The Smart Card Alliance announced today it strongly endorses the Electronic Health Record (EHR) privacy authentication recommendations made by the HIT Policy Committee Privacy and Security Tiger Team. The group proposed rules it deems as necessary to provide a suitable trust framework for information exchange between EHR systems. Specifically, the Alliance agrees with the team’s recommendation that all organizations involved in health data exchange involving personally identifiable health information should be required to use digital certificates.
“Digital certificates are essential to achieving a high level of assurance that organizations participating in electronic healthcare information exchange are who they say they are,” said Randy Vanderhoof, executive director of the Smart Card Alliance. “In our view, provider entities and organizations should take note of this proposed ruling and go even further; digital certificates should also be the basis for identifying and authenticating all individual health professionals, including administrative staff, who have access to electronic health information records.”
Individual health professionals were outside the scope of the Tiger Team discussions; however, in making their recommendations, they noted that HIPAA security rules already require organizations to develop and implement policies to identity proof and authenticate their individual users.

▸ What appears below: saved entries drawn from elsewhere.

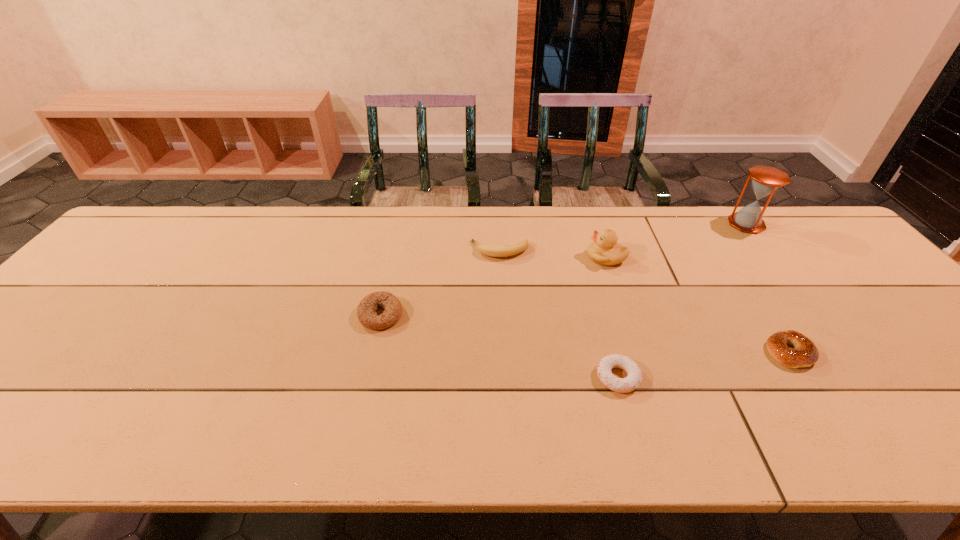
In order to click on free space between the farthest object and the doughnut in this screenshot , I will do `click(682, 301)`.

What are the coordinates of `unoccupied area between the right bagel and the doughnut` in the screenshot? It's located at (704, 364).

Where is `vacant area that lies between the doughnut and the second tallest object`? Image resolution: width=960 pixels, height=540 pixels. vacant area that lies between the doughnut and the second tallest object is located at coordinates (612, 317).

At what (x,y) coordinates should I click in order to perform the action: click on blank region between the second tallest object and the hourglass. Please return your answer as a coordinate pair (x, y). The height and width of the screenshot is (540, 960). Looking at the image, I should click on (676, 240).

Locate an element on the screen. empty location between the tallest object and the third nearest object is located at coordinates (564, 269).

Find the location of `free space between the left bagel and the duckling`. free space between the left bagel and the duckling is located at coordinates (493, 286).

This screenshot has width=960, height=540. I want to click on the second closest object relative to the duckling, so (x=622, y=385).

Where is `object that is the fourth nearest to the doughnut`? This screenshot has width=960, height=540. object that is the fourth nearest to the doughnut is located at coordinates (366, 309).

At what (x,y) coordinates should I click in order to perform the action: click on vacant area in the image that satisfies the following two spatial constraints: 1. on the back side of the doughnut; 2. on the left side of the farthest object. Please return your answer as a coordinate pair (x, y). The image size is (960, 540). Looking at the image, I should click on (575, 224).

At what (x,y) coordinates should I click in order to perform the action: click on vacant space that satisfies the following two spatial constraints: 1. at the stem of the right bagel; 2. on the left side of the banana. Please return your answer as a coordinate pair (x, y). Image resolution: width=960 pixels, height=540 pixels. Looking at the image, I should click on (505, 352).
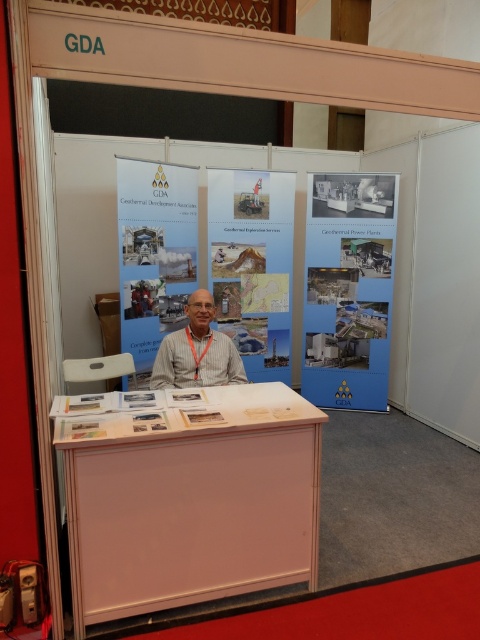
You are standing at the entrance of the GDA booth and notice two points marked on the banners. The first point is at coordinates point (184, 588) and the second is at point (216, 224). Which point is closer to you?

Point (184, 588) is closer to the camera than point (216, 224), so the first point is closer to you.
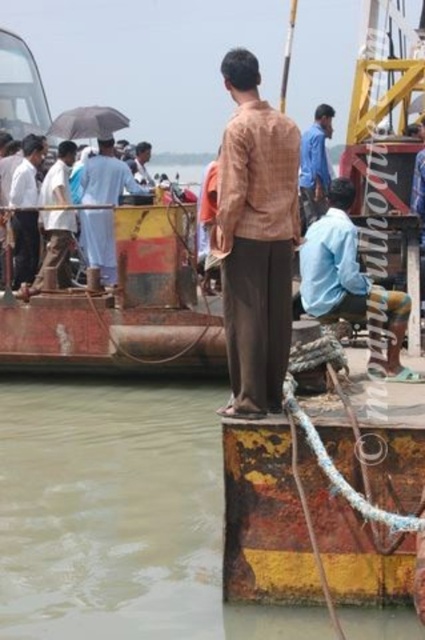
You are standing on the weathered metal structure in the foreground. You see two people in the midground wearing a light blue shirt at center and a light brown fabric shirt at center. If you want to throw a small object to one of them, which one can you reach without needing to stretch too far?

The light blue shirt at center is closer to you than the light brown fabric shirt at center, so you can reach the light blue shirt at center without stretching too far.

You are standing at the river port and see the brown murky water at lower left and the light brown fabric shirt at center. Which object is positioned lower in the image?

The brown murky water at lower left is positioned below the light brown fabric shirt at center, so it is lower in the image.

Looking at this image, you are navigating a small boat and need to avoid the brown murky water at lower left. According to the coordinates provided, where should you steer your boat to stay safe?

The brown murky water at lower left is located at point (110, 512), so you should steer your boat away from that coordinate to avoid it.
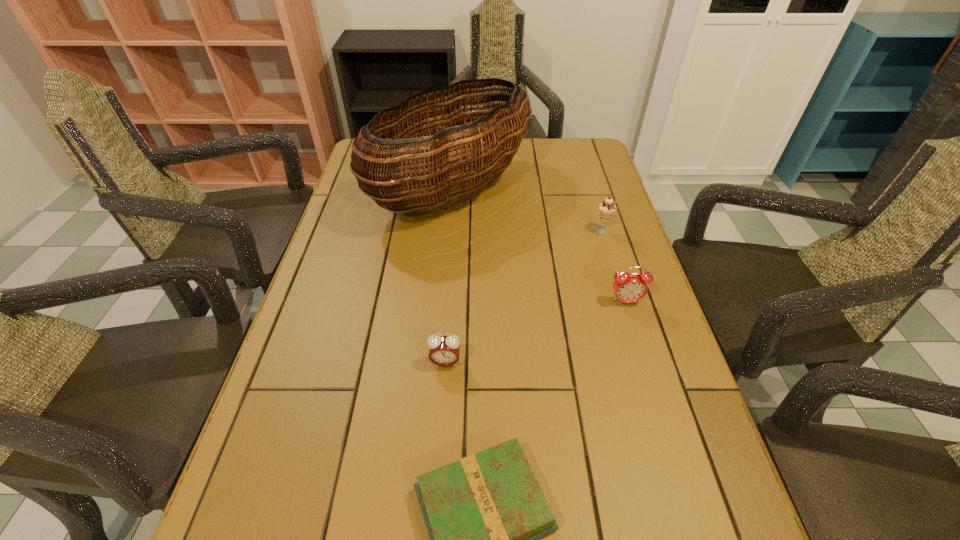
Image resolution: width=960 pixels, height=540 pixels. Find the location of `object at the far edge`. object at the far edge is located at coordinates (469, 149).

Where is `object positioned at the left edge`? The image size is (960, 540). object positioned at the left edge is located at coordinates (469, 149).

Where is `icecream present at the right edge`? The height and width of the screenshot is (540, 960). icecream present at the right edge is located at coordinates (607, 208).

In order to click on alarm clock that is at the right edge in this screenshot , I will do `click(628, 288)`.

Find the location of a particular element. object at the far left corner is located at coordinates (469, 149).

This screenshot has width=960, height=540. Find the location of `free space at the left edge of the desktop`. free space at the left edge of the desktop is located at coordinates (x=343, y=310).

Find the location of a particular element. The width and height of the screenshot is (960, 540). free space at the right edge is located at coordinates (729, 530).

Where is `free space at the far right corner`? free space at the far right corner is located at coordinates (590, 170).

“HIPAA is very clear that if someone accesses personal health information that they are not authorized to see, that constitutes a breach. And now health information breaches must be disclosed and carry penalties. With the usage, storage and transmission of electronic health records, the risk of breach is magnified, putting a clear burden on all organizations participating in the healthcare industry to make sure they know who can access healthcare records, and which parts of those records they can see. The safest way to protect the exchange and use of healthcare information by individuals in healthcare provider organizations is with a digital credential securely stored on a smart card,” said Vanderhoof.
Smart cards are an effective and user friendly way to distribute and use digital credentials, and are already widely used worldwide in both government and the private sector, for example, in the defense, aerospace, healthcare and pharmaceutical industries. Credentials on cards stay with the owner, enable PIN or biometric-based security for credential use and provide a second authentication factor in transactions. This approach ensures that only the right people have access to information, and protects individual healthcare data records as required by HIPAA.